OBETZ, Ohio — Federico Higuaín hasn't noticed teams playing him differently than last season, when he burst onto the scene in August and later was named MLS Newcomer of the Year while playing only 13 matches. But the numbers suggest he is being targeted in an attempt to shut down the Columbus Crew's offense.
“I think tactically we knew that Higuaín’s their engine," Chicago Fire midfielder Logan Pause told reporters after the Fire's 1-0 victory last Saturday. "Everything goes through him. He was a big priority for us tonight. Between the guys in the back and the midfield, they did a good job at limiting his touches where he is dangerous.”
Of course, it would be hard for Higuaín, signed as the third Designated Player in Crew history on July 27, to match his debut in 2012 when he had three goals and six assists in his first five matches. He finished the season with five goals and seven assists, but has just a goal and an assist in seven games this year — meaning he's scored three times with three assists in the past 15 matches.
"Teams are marking me the same way as last year," he told reporters on Wednesday through a translator. "It's teamwork. We need everybody on the team to have a good game, not one or two guys. If we do that we will be very successful. We need our performance to be better from everybody on the team, not just one person."

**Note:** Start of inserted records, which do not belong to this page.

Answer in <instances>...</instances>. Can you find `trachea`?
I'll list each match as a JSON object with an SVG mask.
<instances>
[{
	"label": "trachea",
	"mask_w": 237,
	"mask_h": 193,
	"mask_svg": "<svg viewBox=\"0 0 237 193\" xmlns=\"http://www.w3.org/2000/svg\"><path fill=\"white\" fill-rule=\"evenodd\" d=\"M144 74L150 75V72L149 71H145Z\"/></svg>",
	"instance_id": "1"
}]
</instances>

Crew defender Chad Marshall differs with Higuaín in that he feels the Argentine forward is drawing added attention.
"He's not the new guy anymore," Marshall told MLSsoccer.com. "Teams are planning for him and making sure they have numbers around him, but that opens up stuff for other guys so his presence is still helping us greatly on the field."
Columbus head coach Robert Warzycha said it's the responsibility of the rest of the team to step up.

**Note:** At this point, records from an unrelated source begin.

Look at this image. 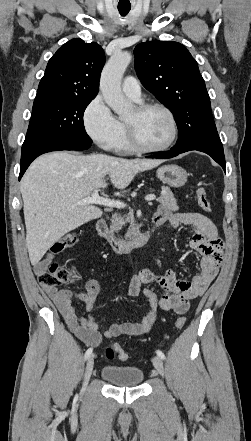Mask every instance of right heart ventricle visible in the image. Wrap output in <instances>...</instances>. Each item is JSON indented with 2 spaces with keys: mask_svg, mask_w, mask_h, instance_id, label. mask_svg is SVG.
Wrapping results in <instances>:
<instances>
[{
  "mask_svg": "<svg viewBox=\"0 0 251 441\" xmlns=\"http://www.w3.org/2000/svg\"><path fill=\"white\" fill-rule=\"evenodd\" d=\"M120 123H121V133L112 149H114L117 152H124V153L133 152L135 149L128 140L125 125L122 122Z\"/></svg>",
  "mask_w": 251,
  "mask_h": 441,
  "instance_id": "e07e8e85",
  "label": "right heart ventricle"
}]
</instances>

"He has to work harder, obviously, and we have to work harder to find him," he said. "We have to find him in the right spaces so he can be effective. He's giving us opportunities to give him the ball. That's why we are successful offensively. We go from defending to attacking very quickly."
But not against Chicago, who did not allow a shot on goal or a free kick, where Higuaín is most lethal.
"One of the key factors was Higuaín in transition, making it really tight and difficult for him to play," Fire coach Frank Klopas said.
It's a safe bet that one area the Crew is concentrating on in practice this week in preparing to host D.C. United on Saturday is getting Higuaín into scoring areas.
"He's so good with the ball at his feet that we want to get it to him as quickly as possible and catch teams in transition," Columbus defender Josh Williams said. "If we can get the other team back pedaling, that's where he's most effective."
"I need to do my job like everybody else needs to do their job," he said. "I'm trying to do my best like the rest of the team."